Once guilt or innocence has been established, then the Canadian government might act to have him returned to Canada. Or, as a prisoner of war, he might be repatriated to Afghanistan, the place where he was captured. In that case, he’d better hope the Taliban wins the war.
Well, either Khadr was a soldier and is now a prisoner of war entitled to the protections affording by the Geneva Conventions, or he is a civilian accused of a criminal act and entitled to the protections afforded accused persons under the US Constitution. Instead, for the first four years of his detention, Khadr was not treated as a prisoner of war but as “an enemy combatant,” whom the US denied Geneva protections. The Bush administration also argued that because Guantanamo prisoners were non-citizens held on foreign territory, the US Supreme Court had no jurisdiction to hear their appeals, a contention the court rejected in a 2006 decision.
Two points are missing from Coates’s analysis: First, as a 15-year-old, Khadr was a child soldier, a category civilized countries generally treat as victims not as perpetrators. Second, after widespread and credible accounts of torture inflicted on Guantanamo prisoners, every other western democracy has asked for and received the release of nationals detained there. The Harper government stands alone in its refusal to do so, and is even now appealing a federal court order requiring it to make such a request.

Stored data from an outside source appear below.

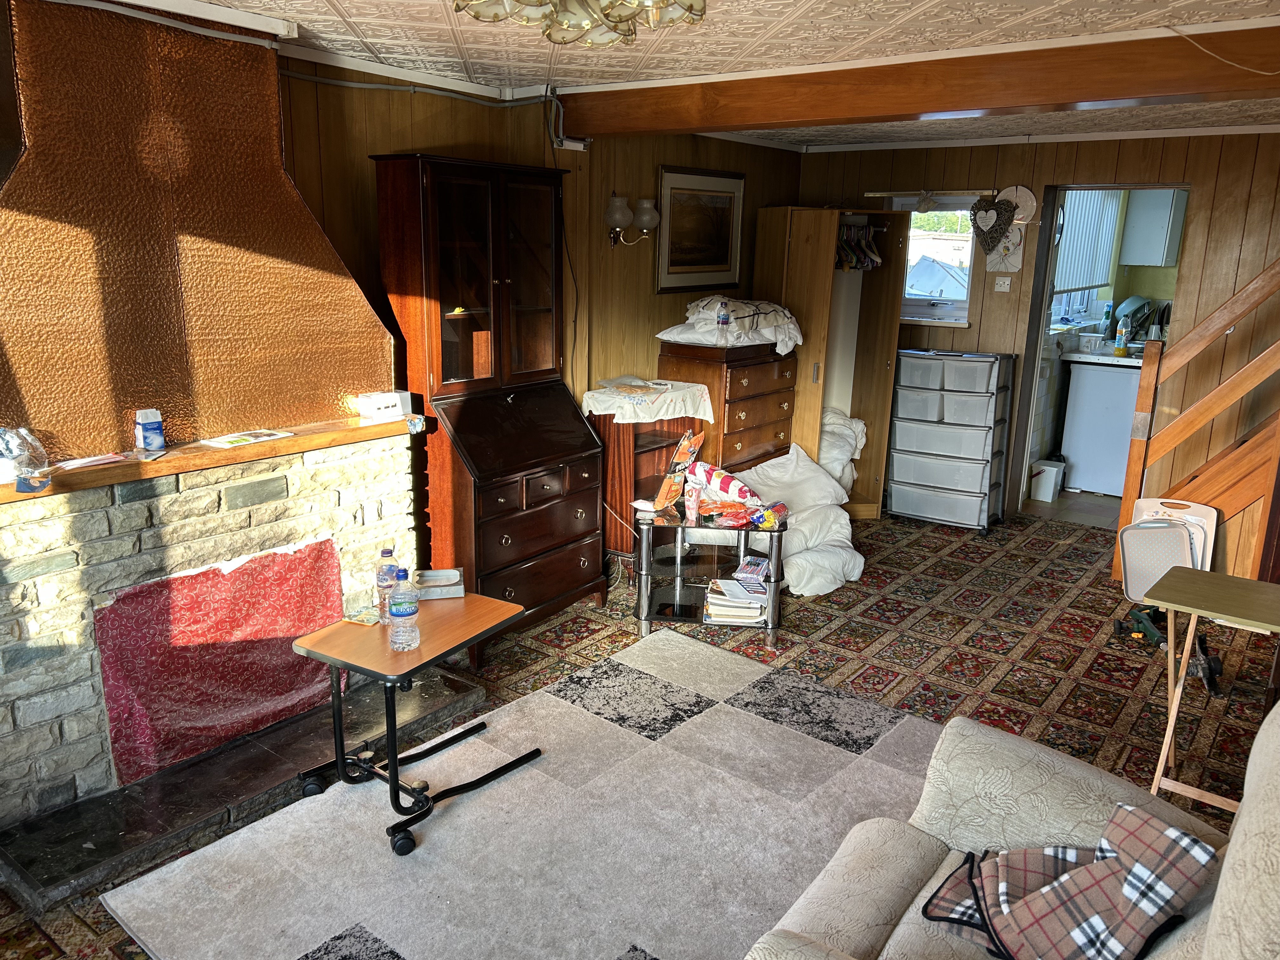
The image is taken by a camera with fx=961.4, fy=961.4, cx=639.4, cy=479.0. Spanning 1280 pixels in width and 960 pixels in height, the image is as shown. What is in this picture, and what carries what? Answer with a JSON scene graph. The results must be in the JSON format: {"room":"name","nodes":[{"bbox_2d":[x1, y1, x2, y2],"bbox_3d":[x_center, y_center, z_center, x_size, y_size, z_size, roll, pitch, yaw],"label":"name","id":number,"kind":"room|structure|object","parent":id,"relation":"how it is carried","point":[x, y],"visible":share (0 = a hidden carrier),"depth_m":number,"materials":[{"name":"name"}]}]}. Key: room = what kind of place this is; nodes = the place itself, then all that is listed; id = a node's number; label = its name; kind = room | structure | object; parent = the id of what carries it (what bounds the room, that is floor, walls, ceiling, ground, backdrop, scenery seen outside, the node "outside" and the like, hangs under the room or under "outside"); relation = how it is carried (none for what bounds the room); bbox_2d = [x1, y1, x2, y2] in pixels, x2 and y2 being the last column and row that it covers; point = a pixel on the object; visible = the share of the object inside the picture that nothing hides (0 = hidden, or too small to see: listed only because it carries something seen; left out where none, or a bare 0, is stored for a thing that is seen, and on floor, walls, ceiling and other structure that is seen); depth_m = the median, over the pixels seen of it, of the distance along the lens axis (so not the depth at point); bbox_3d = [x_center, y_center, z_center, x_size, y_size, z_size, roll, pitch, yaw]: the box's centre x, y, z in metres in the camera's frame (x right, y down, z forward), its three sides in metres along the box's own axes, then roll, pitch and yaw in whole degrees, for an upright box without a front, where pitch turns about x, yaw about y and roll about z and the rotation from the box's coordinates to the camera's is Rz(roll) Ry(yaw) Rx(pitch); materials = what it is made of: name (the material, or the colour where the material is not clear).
{"room":"living room","nodes":[
{"label":"living room","id":0,"kind":"room"},
{"bbox_2d":[271,56,806,420],"bbox_3d":[-0.963,-0.543,4.198,0.176,2.382,6.443,12,18,36],"label":"left wall","id":1,"kind":"structure","parent":0,"point":[621,251],"depth_m":4.61,"materials":[{"name":"brown wood"}]},
{"bbox_2d":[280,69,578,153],"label":"electrical conduit","id":2,"kind":"object","parent":1,"relation":"attached to","point":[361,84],"visible":0.82,"depth_m":3.88,"materials":[{"name":"plastic"}]},
{"bbox_2d":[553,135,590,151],"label":"junction box","id":3,"kind":"object","parent":1,"relation":"attached to","point":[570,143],"visible":0.91,"depth_m":4.49,"materials":[{"name":"white"}]},
{"bbox_2d":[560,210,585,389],"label":"cable","id":4,"kind":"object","parent":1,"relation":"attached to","point":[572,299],"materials":[{"name":"black plastic"}]},
{"bbox_2d":[605,193,659,246],"bbox_3d":[-0.049,-1.318,4.930,0.228,0.260,0.298,12,18,36],"label":"wall sconce","id":5,"kind":"object","parent":1,"relation":"attached to","point":[618,208],"visible":0.99,"depth_m":4.88,"materials":[{"name":"metal"}]},
{"bbox_2d":[654,165,744,292],"bbox_3d":[0.352,-1.439,5.565,0.030,0.667,0.800,12,18,36],"label":"framed picture","id":6,"kind":"object","parent":1,"relation":"attached to","point":[692,264],"visible":0.99,"depth_m":5.53},
{"bbox_2d":[0,503,1279,959],"bbox_3d":[0.989,1.043,3.162,4.616,0.102,6.972,12,18,36],"label":"carpeted floor","id":7,"kind":"structure","parent":0,"point":[870,684],"depth_m":4.06,"materials":[{"name":"carpet"}]},
{"bbox_2d":[0,428,423,864],"bbox_3d":[-1.555,0.398,3.235,0.613,1.000,1.633,12,18,36],"label":"stone fireplace","id":8,"kind":"object","parent":7,"relation":"on","point":[22,587],"visible":0.78,"depth_m":2.92,"materials":[{"name":"beige stone"}]},
{"bbox_2d":[0,0,397,460],"bbox_3d":[-1.446,-0.774,2.949,0.478,1.235,1.400,12,18,36],"label":"chimney hood","id":9,"kind":"object","parent":8,"relation":"on","point":[279,192],"visible":0.96,"depth_m":2.82,"materials":[{"name":"brown metal"}]},
{"bbox_2d":[0,413,414,503],"bbox_3d":[-1.388,-0.076,2.962,0.245,0.046,1.525,12,18,36],"label":"mantel shelf","id":10,"kind":"object","parent":8,"relation":"on","point":[359,429],"visible":0.81,"depth_m":2.90,"materials":[{"name":"brown wood"}]},
{"bbox_2d":[0,425,50,491],"bbox_3d":[-1.669,-0.061,2.526,0.173,0.151,0.195,12,18,36],"label":"plastic bag","id":11,"kind":"object","parent":10,"relation":"on","point":[14,447],"visible":0.99,"depth_m":2.52,"materials":[{"name":"clear plastic"}]},
{"bbox_2d":[53,453,131,470],"bbox_3d":[-1.561,-0.052,2.722,0.112,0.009,0.189,12,18,36],"label":"paper","id":12,"kind":"object","parent":10,"relation":"on","point":[80,461],"visible":0.98,"depth_m":2.71,"materials":[{"name":"white paper"}]},
{"bbox_2d":[133,407,165,453],"bbox_3d":[-1.464,-0.146,2.864,0.064,0.130,0.071,12,18,36],"label":"small box","id":13,"kind":"object","parent":10,"relation":"on","point":[147,423],"visible":1,"depth_m":2.84,"materials":[{"name":"white cardboard"}]},
{"bbox_2d":[199,427,294,448],"bbox_3d":[-1.274,-0.138,3.128,0.155,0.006,0.248,12,18,36],"label":"paper","id":14,"kind":"object","parent":10,"relation":"on","point":[234,439],"visible":0.98,"depth_m":3.11,"materials":[{"name":"paper"}]},
{"bbox_2d":[355,389,413,423],"bbox_3d":[-0.920,-0.266,3.467,0.100,0.089,0.181,12,18,36],"label":"white box","id":15,"kind":"object","parent":10,"relation":"on","point":[383,404],"visible":1,"depth_m":3.43,"materials":[{"name":"white"}]},
{"bbox_2d":[91,538,346,787],"bbox_3d":[-1.355,0.565,3.214,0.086,0.598,0.858,12,18,36],"label":"red cloth","id":16,"kind":"object","parent":8,"relation":"attached to","point":[300,622],"visible":0.91,"depth_m":3.13,"materials":[{"name":"red fabric"}]},
{"bbox_2d":[0,662,487,913],"bbox_3d":[-1.212,0.914,3.147,0.516,0.046,1.564,12,18,36],"label":"hearth","id":17,"kind":"object","parent":7,"relation":"on","point":[22,859],"visible":0.75,"depth_m":2.92,"materials":[{"name":"black stone"}]},
{"bbox_2d":[371,153,608,663],"bbox_3d":[-0.586,-0.288,4.059,0.516,1.969,0.836,12,18,36],"label":"secretary desk","id":18,"kind":"object","parent":7,"relation":"on","point":[595,520],"visible":0.97,"depth_m":3.91,"materials":[{"name":"brown wood"}]},
{"bbox_2d":[104,633,939,959],"bbox_3d":[0.045,1.069,2.729,2.070,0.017,2.382,12,18,36],"label":"area rug","id":19,"kind":"object","parent":7,"relation":"on","point":[883,770],"visible":0.89,"depth_m":2.82,"materials":[{"name":"grey carpet"}]},
{"bbox_2d":[291,591,529,855],"bbox_3d":[-0.692,0.710,2.988,0.498,0.534,0.584,12,18,36],"label":"table","id":20,"kind":"object","parent":19,"relation":"on","point":[465,641],"visible":0.87,"depth_m":2.87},
{"bbox_2d":[342,592,381,625],"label":"coaster","id":21,"kind":"object","parent":20,"relation":"on","point":[367,622],"visible":0.99,"depth_m":2.94,"materials":[{"name":"multicoloured"}]},
{"bbox_2d":[375,546,398,623],"bbox_3d":[-0.769,0.325,2.925,0.073,0.239,0.073,12,18,36],"label":"water bottle","id":22,"kind":"object","parent":20,"relation":"on","point":[388,552],"visible":0.84,"depth_m":2.90,"materials":[{"name":"clear plastic"}]},
{"bbox_2d":[387,566,422,650],"bbox_3d":[-0.675,0.365,2.745,0.086,0.234,0.085,12,18,36],"label":"water bottle","id":23,"kind":"object","parent":20,"relation":"on","point":[404,614],"visible":0.99,"depth_m":2.72,"materials":[{"name":"clear plastic"}]},
{"bbox_2d":[412,568,464,599],"bbox_3d":[-0.671,0.344,3.179,0.169,0.046,0.143,-2,15,-14],"label":"box","id":24,"kind":"object","parent":20,"relation":"on","point":[449,595],"visible":0.95,"depth_m":3.16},
{"bbox_2d":[586,404,708,560],"bbox_3d":[0.012,0.029,5.162,0.446,0.843,0.589,12,18,36],"label":"cabinet","id":25,"kind":"object","parent":7,"relation":"on","point":[618,458],"visible":0.47,"depth_m":4.95,"materials":[{"name":"brown wood"}]},
{"bbox_2d":[580,376,715,424],"bbox_3d":[0.038,-0.417,5.051,0.513,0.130,0.618,12,18,36],"label":"white cloth","id":26,"kind":"object","parent":25,"relation":"on","point":[634,420],"visible":0.83,"depth_m":4.89,"materials":[{"name":"white fabric"}]},
{"bbox_2d":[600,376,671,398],"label":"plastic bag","id":27,"kind":"object","parent":26,"relation":"on","point":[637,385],"visible":0.98,"depth_m":4.90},
{"bbox_2d":[630,503,787,645],"bbox_3d":[0.311,0.415,4.351,0.700,0.511,0.508,2,14,5],"label":"glass side table","id":28,"kind":"object","parent":7,"relation":"on","point":[676,557],"visible":0.77,"depth_m":4.23,"materials":[{"name":"black glass"}]},
{"bbox_2d":[647,430,704,511],"bbox_3d":[0.167,-0.031,4.293,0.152,0.352,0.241,7,15,21],"label":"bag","id":29,"kind":"object","parent":28,"relation":"on","point":[698,442],"visible":0.98,"depth_m":4.27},
{"bbox_2d":[683,480,701,521],"bbox_3d":[0.234,0.094,4.242,0.070,0.157,0.069,2,14,3],"label":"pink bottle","id":30,"kind":"object","parent":28,"relation":"on","point":[692,501],"visible":0.99,"depth_m":4.22,"materials":[{"name":"pink"}]},
{"bbox_2d":[685,462,761,506],"bbox_3d":[0.390,0.026,4.568,0.237,0.157,0.366,-10,18,-36],"label":"bag","id":31,"kind":"object","parent":28,"relation":"on","point":[732,488],"visible":0.89,"depth_m":4.49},
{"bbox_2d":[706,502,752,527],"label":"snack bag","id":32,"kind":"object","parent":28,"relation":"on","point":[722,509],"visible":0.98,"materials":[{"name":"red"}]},
{"bbox_2d":[703,574,769,625],"bbox_3d":[0.429,0.526,4.257,0.273,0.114,0.264,3,14,6],"label":"book stack","id":33,"kind":"object","parent":28,"relation":"in","point":[719,582],"visible":0.96,"depth_m":4.17,"materials":[{"name":"white paper"}]},
{"bbox_2d":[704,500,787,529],"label":"snack bag","id":34,"kind":"object","parent":28,"relation":"on","point":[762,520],"visible":0.98,"depth_m":4.20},
{"bbox_2d":[733,554,770,585],"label":"plastic package","id":35,"kind":"object","parent":28,"relation":"in","point":[751,560],"visible":0.98,"depth_m":4.14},
{"bbox_2d":[658,338,801,473],"bbox_3d":[0.518,-0.251,5.658,0.497,1.118,0.775,12,18,36],"label":"chest of drawers","id":36,"kind":"object","parent":7,"relation":"on","point":[759,399],"visible":0.55,"depth_m":5.39,"materials":[{"name":"brown wood"}]},
{"bbox_2d":[661,295,802,354],"bbox_3d":[0.520,-0.872,5.354,0.621,0.260,0.781,12,18,36],"label":"bedding","id":37,"kind":"object","parent":36,"relation":"on","point":[703,340],"visible":0.79,"depth_m":5.20,"materials":[{"name":"white fabric"}]},
{"bbox_2d":[715,301,730,340],"bbox_3d":[0.439,-0.830,5.084,0.068,0.191,0.067,12,18,36],"label":"water bottle","id":38,"kind":"object","parent":37,"relation":"on","point":[722,318],"visible":0.99,"depth_m":5.07,"materials":[{"name":"clear plastic"}]},
{"bbox_2d":[727,429,868,597],"bbox_3d":[0.710,0.148,5.183,0.994,0.673,1.033,-9,17,-34],"label":"bedding","id":39,"kind":"object","parent":7,"relation":"on","point":[775,474],"visible":0.56,"depth_m":5.06,"materials":[{"name":"white fabric"}]},
{"bbox_2d":[750,208,911,515],"bbox_3d":[1.142,-0.698,6.098,0.754,1.843,0.774,12,18,36],"label":"wardrobe","id":40,"kind":"object","parent":7,"relation":"on","point":[806,227],"visible":0.66,"depth_m":5.92,"materials":[{"name":"brown wood"}]},
{"bbox_2d":[834,221,883,270],"bbox_3d":[1.292,-1.471,6.017,0.394,0.227,0.584,12,18,36],"label":"clothes hangers","id":41,"kind":"object","parent":40,"relation":"hanging from","point":[857,264],"visible":0.6,"depth_m":5.91,"materials":[{"name":"multicoloured plastic"}]},
{"bbox_2d":[816,408,867,493],"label":"bedding","id":42,"kind":"object","parent":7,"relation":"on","point":[841,453],"visible":0.37,"depth_m":6.06,"materials":[{"name":"white fabric"}]},
{"bbox_2d":[885,349,1017,532],"bbox_3d":[1.916,-0.249,6.023,0.646,1.059,0.392,12,18,36],"label":"drawer cart","id":43,"kind":"object","parent":7,"relation":"on","point":[984,480],"visible":0.99,"depth_m":5.88,"materials":[{"name":"white plastic"}]},
{"bbox_2d":[743,703,1279,959],"bbox_3d":[0.665,0.915,1.445,1.035,0.958,1.702,12,18,36],"label":"sofa","id":44,"kind":"object","parent":7,"relation":"on","point":[1217,929],"visible":0.7,"depth_m":1.94,"materials":[{"name":"fabric"}]},
{"bbox_2d":[920,800,1220,959],"bbox_3d":[0.764,0.743,1.749,0.365,0.260,0.405,-8,17,-33],"label":"plaid blanket","id":45,"kind":"object","parent":44,"relation":"on","point":[1193,840],"visible":0.94,"depth_m":1.70,"materials":[{"name":"fabric"}]},
{"bbox_2d":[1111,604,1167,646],"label":"power tool","id":46,"kind":"object","parent":7,"relation":"on","point":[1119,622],"visible":0.63,"depth_m":4.30,"materials":[{"name":"green plastic"}]},
{"bbox_2d":[1125,496,1220,593],"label":"trays","id":47,"kind":"object","parent":7,"relation":"on","point":[1201,512],"visible":0.38,"depth_m":4.62,"materials":[{"name":"white plastic"}]},
{"bbox_2d":[1113,258,1279,582],"bbox_3d":[3.448,-0.741,4.273,1.872,2.900,1.192,12,18,36],"label":"staircase","id":48,"kind":"structure","parent":7,"relation":"on","point":[1212,332],"depth_m":4.77,"materials":[{"name":"brown wood"}]},
{"bbox_2d":[1146,566,1279,807],"bbox_3d":[1.848,0.688,2.977,0.495,0.677,0.463,12,18,36],"label":"folding table","id":49,"kind":"object","parent":7,"relation":"on","point":[1193,609],"visible":0.94,"depth_m":2.95,"materials":[{"name":"brown wood"}]},
{"bbox_2d":[112,0,1279,151],"bbox_3d":[0.973,-1.388,2.737,4.739,0.116,6.911,12,18,36],"label":"ceiling","id":50,"kind":"structure","parent":0,"point":[351,14],"depth_m":3.22,"materials":[{"name":"white paint"}]},
{"bbox_2d":[451,0,707,47],"bbox_3d":[-0.111,-0.999,1.823,0.564,0.271,0.568,4,14,10],"label":"chandelier","id":51,"kind":"object","parent":50,"relation":"attached to","point":[690,6],"visible":0.99,"depth_m":1.88,"materials":[{"name":"glass"}]},
{"bbox_2d":[556,23,1279,139],"bbox_3d":[1.265,-1.373,3.311,4.148,0.192,0.237,12,18,36],"label":"ceiling beam","id":52,"kind":"structure","parent":50,"relation":"attached to","point":[965,106],"depth_m":3.31,"materials":[{"name":"brown wood"}]},
{"bbox_2d":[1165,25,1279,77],"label":"cable","id":53,"kind":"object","parent":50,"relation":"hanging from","point":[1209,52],"visible":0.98,"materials":[{"name":"white plastic"}]},
{"bbox_2d":[799,128,1279,561],"bbox_3d":[2.880,-0.795,5.575,4.496,2.368,0.173,12,18,36],"label":"back wall","id":54,"kind":"structure","parent":0,"point":[981,316],"depth_m":5.42,"materials":[{"name":"brown wood"}]},
{"bbox_2d":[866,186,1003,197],"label":"curtain rod","id":55,"kind":"object","parent":54,"relation":"attached to","point":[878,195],"visible":0.97,"depth_m":5.98,"materials":[{"name":"metal"}]},
{"bbox_2d":[894,196,980,324],"bbox_3d":[1.874,-1.415,6.189,0.693,0.825,0.162,12,18,36],"label":"window","id":56,"kind":"structure","parent":54,"relation":"in","point":[965,302],"depth_m":6.16,"materials":[{"name":"glass"}]},
{"bbox_2d":[969,193,1016,253],"bbox_3d":[2.109,-1.532,5.776,0.291,0.344,0.100,12,18,36],"label":"heart wreath","id":57,"kind":"object","parent":54,"relation":"attached to","point":[992,237],"visible":0.99,"depth_m":5.76,"materials":[{"name":"brown wicker"}]},
{"bbox_2d":[993,275,1011,291],"bbox_3d":[2.195,-1.181,5.819,0.092,0.096,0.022,12,18,36],"label":"light switch","id":58,"kind":"object","parent":54,"relation":"attached to","point":[1000,289],"visible":0.97,"depth_m":5.82,"materials":[{"name":"white plastic"}]},
{"bbox_2d":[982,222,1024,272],"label":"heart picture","id":59,"kind":"object","parent":54,"relation":"attached to","point":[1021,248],"visible":0.78,"depth_m":5.84,"materials":[{"name":"white paper"}]},
{"bbox_2d":[995,184,1036,224],"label":"decorative plate","id":60,"kind":"object","parent":54,"relation":"attached to","point":[1018,192],"visible":0.73,"depth_m":5.74,"materials":[{"name":"white ceramic"}]},
{"bbox_2d":[1008,184,1190,521],"bbox_3d":[2.752,-0.679,5.731,0.965,2.060,0.477,12,18,36],"label":"doorway","id":61,"kind":"object","parent":54,"relation":"in","point":[1042,323],"visible":0.51,"depth_m":5.85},
{"bbox_2d":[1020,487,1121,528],"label":"kitchen floor","id":62,"kind":"structure","parent":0,"point":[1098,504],"depth_m":6.45,"materials":[{"name":"tile"}]},
{"bbox_2d":[1029,457,1065,501],"bbox_3d":[2.815,0.003,6.668,0.191,0.240,0.220,12,18,36],"label":"trash bin","id":63,"kind":"object","parent":62,"relation":"on","point":[1053,469],"visible":0.96,"depth_m":6.59,"materials":[{"name":"white plastic"}]},
{"bbox_2d":[1058,358,1142,496],"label":"refrigerator","id":64,"kind":"object","parent":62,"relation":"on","point":[1079,458],"visible":0.69,"depth_m":6.67,"materials":[{"name":"white metal"}]},
{"bbox_2d":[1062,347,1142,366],"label":"kitchen counter","id":65,"kind":"structure","parent":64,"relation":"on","point":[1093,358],"depth_m":6.48,"materials":[{"name":"white stone"}]},
{"bbox_2d":[1100,301,1114,338],"bbox_3d":[3.302,-1.103,6.786,0.069,0.285,0.068,12,18,36],"label":"bottle","id":66,"kind":"object","parent":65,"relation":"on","point":[1106,316],"visible":0.96,"depth_m":6.76,"materials":[{"name":"plastic"}]},
{"bbox_2d":[1113,316,1128,355],"bbox_3d":[3.221,-0.953,6.423,0.072,0.243,0.067,12,18,36],"label":"bottle","id":67,"kind":"object","parent":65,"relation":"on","point":[1119,348],"visible":0.99,"depth_m":6.41,"materials":[{"name":"plastic"}]},
{"bbox_2d":[1110,295,1159,341],"bbox_3d":[3.598,-1.150,6.956,0.363,0.323,0.380,12,18,36],"label":"dish rack","id":68,"kind":"object","parent":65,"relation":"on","point":[1127,316],"visible":0.64,"depth_m":6.86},
{"bbox_2d":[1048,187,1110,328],"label":"window","id":69,"kind":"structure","parent":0,"point":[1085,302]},
{"bbox_2d":[1051,191,1120,297],"bbox_3d":[3.147,-1.684,6.843,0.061,0.750,1.029,12,18,36],"label":"window blind","id":70,"kind":"object","parent":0,"point":[1071,240],"visible":0.42,"depth_m":6.91,"materials":[{"name":"white"}]},
{"bbox_2d":[1120,188,1188,267],"bbox_3d":[3.859,-1.862,7.064,0.433,0.577,0.352,12,18,36],"label":"upper cabinet","id":71,"kind":"object","parent":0,"point":[1159,232],"visible":0.85,"depth_m":6.99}
]}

Coates’s faith in Khadr’s prospects for receiving a fair trial in the US no doubt reflect that country’s long and admirable tradition of devising, enshrining, and upholding Constitutional safeguards against police, prosecutorial, and judicial abuse. Whatever you think of its foreign policy, the US has shone a beacon a freedom to the world in this respect. That’s precisely what makes its despicable behavior at Guantanamo so dismaying.